EXTRACTED ENTRIES Block Start

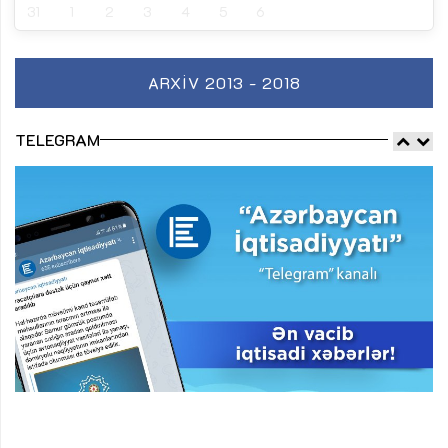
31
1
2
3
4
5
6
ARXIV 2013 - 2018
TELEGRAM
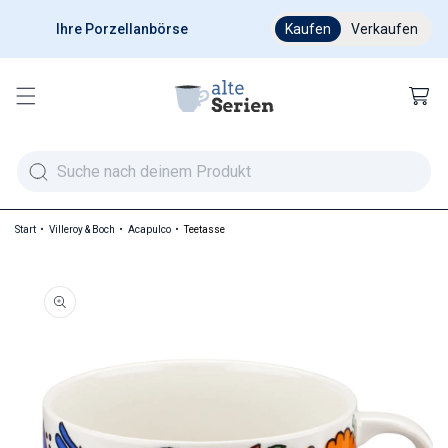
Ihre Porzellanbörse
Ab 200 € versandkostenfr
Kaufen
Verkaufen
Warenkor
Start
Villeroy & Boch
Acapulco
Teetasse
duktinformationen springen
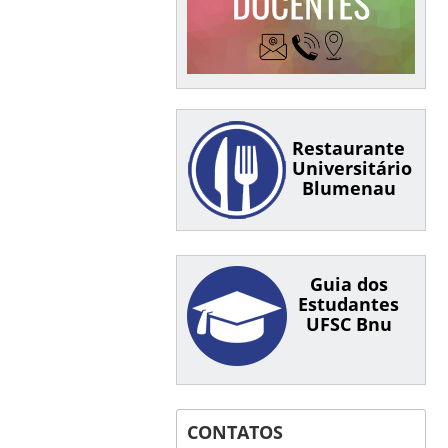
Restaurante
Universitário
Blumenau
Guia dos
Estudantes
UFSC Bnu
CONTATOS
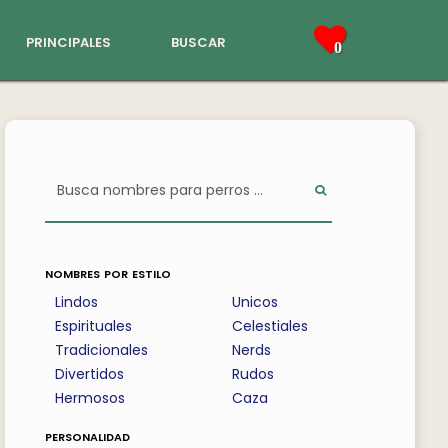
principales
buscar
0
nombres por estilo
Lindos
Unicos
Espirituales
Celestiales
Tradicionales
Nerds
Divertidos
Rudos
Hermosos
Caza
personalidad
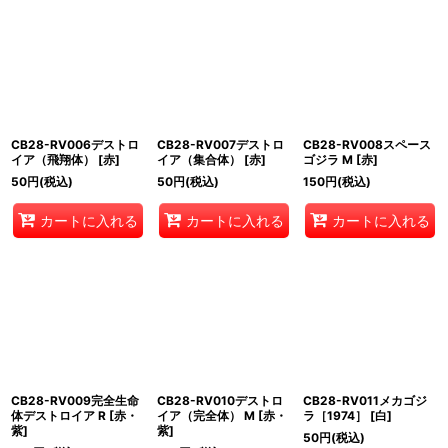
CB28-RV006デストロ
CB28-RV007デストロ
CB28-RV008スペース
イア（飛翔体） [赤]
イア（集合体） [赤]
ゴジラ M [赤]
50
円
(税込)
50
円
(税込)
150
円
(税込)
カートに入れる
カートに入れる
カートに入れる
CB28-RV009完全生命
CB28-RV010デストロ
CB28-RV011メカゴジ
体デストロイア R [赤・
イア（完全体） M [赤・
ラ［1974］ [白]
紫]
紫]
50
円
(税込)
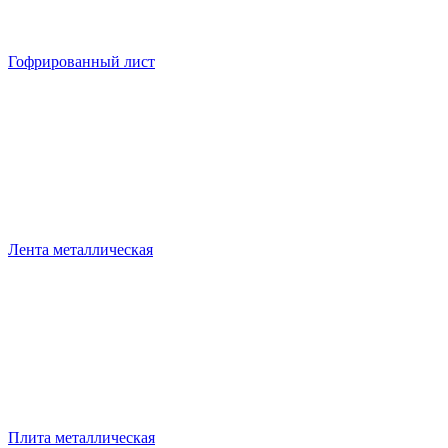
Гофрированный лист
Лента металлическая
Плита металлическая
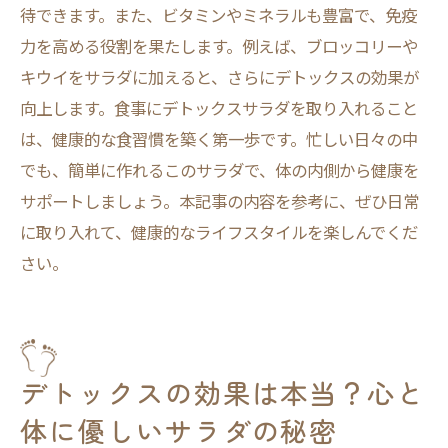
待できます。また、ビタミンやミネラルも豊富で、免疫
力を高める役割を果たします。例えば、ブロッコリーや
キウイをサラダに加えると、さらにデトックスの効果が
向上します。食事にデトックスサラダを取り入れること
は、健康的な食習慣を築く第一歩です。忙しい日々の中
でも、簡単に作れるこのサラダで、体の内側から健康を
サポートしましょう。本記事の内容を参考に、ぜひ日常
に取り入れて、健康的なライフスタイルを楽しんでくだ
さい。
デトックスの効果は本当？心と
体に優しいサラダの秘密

EXTRACTED ENTRIES Block End
EXTRACTED ENTRIES Block Start

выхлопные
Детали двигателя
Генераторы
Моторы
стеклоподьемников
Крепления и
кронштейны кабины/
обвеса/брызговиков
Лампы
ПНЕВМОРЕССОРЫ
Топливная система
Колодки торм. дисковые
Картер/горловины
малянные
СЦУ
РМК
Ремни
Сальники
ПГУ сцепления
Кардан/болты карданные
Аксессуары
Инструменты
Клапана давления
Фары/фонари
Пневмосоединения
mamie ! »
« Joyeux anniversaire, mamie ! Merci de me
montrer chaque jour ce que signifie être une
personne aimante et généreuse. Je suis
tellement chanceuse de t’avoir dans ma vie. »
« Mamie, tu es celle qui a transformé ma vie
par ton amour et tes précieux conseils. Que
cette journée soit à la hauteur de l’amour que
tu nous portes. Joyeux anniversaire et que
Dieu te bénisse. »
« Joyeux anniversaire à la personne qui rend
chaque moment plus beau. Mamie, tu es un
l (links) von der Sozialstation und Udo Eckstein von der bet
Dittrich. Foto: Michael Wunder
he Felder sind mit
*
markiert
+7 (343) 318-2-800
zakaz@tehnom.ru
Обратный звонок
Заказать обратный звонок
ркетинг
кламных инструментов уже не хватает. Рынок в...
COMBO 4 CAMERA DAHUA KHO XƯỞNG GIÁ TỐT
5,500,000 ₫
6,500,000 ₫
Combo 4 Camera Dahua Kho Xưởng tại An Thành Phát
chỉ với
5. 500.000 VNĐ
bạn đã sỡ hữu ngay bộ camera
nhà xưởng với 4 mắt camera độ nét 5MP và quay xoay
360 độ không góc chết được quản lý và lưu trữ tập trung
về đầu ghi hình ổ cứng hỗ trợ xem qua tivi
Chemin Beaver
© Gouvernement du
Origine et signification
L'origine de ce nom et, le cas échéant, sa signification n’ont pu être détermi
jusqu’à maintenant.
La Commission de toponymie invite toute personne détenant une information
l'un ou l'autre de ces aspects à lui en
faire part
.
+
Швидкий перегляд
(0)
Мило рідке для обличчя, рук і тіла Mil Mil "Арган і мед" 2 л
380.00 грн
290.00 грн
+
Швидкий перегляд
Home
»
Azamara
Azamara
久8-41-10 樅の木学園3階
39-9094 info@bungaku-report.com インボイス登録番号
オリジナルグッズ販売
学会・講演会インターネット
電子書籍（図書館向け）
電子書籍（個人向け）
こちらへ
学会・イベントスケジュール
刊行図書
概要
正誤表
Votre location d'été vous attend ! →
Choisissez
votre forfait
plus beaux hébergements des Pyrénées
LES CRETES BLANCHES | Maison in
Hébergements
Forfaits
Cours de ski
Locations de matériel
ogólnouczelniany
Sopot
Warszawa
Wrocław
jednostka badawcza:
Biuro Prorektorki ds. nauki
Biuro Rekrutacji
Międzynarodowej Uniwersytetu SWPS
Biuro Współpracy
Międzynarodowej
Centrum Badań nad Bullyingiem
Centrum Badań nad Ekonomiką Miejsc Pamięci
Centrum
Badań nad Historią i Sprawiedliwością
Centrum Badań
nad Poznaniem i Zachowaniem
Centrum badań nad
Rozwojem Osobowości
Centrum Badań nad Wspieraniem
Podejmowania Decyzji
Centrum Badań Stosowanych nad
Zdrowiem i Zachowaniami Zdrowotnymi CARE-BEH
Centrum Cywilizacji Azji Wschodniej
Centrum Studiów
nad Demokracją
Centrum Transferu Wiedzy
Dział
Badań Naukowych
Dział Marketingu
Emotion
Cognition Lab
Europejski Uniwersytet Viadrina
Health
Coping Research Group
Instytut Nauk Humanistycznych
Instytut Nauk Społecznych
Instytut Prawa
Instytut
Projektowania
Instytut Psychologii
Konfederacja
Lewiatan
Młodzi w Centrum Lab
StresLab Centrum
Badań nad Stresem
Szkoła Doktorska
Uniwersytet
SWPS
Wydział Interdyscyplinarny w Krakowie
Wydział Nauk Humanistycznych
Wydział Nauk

EXTRACTED ENTRIES Block End

→ **TASK DETAILS**: Look above for every line with the word "Joyeux" and copy it.

→ **RESULT FOR THIS TASK**:
« Joyeux anniversaire, mamie ! Merci de me
tu nous portes. Joyeux anniversaire et que
« Joyeux anniversaire à la personne qui rend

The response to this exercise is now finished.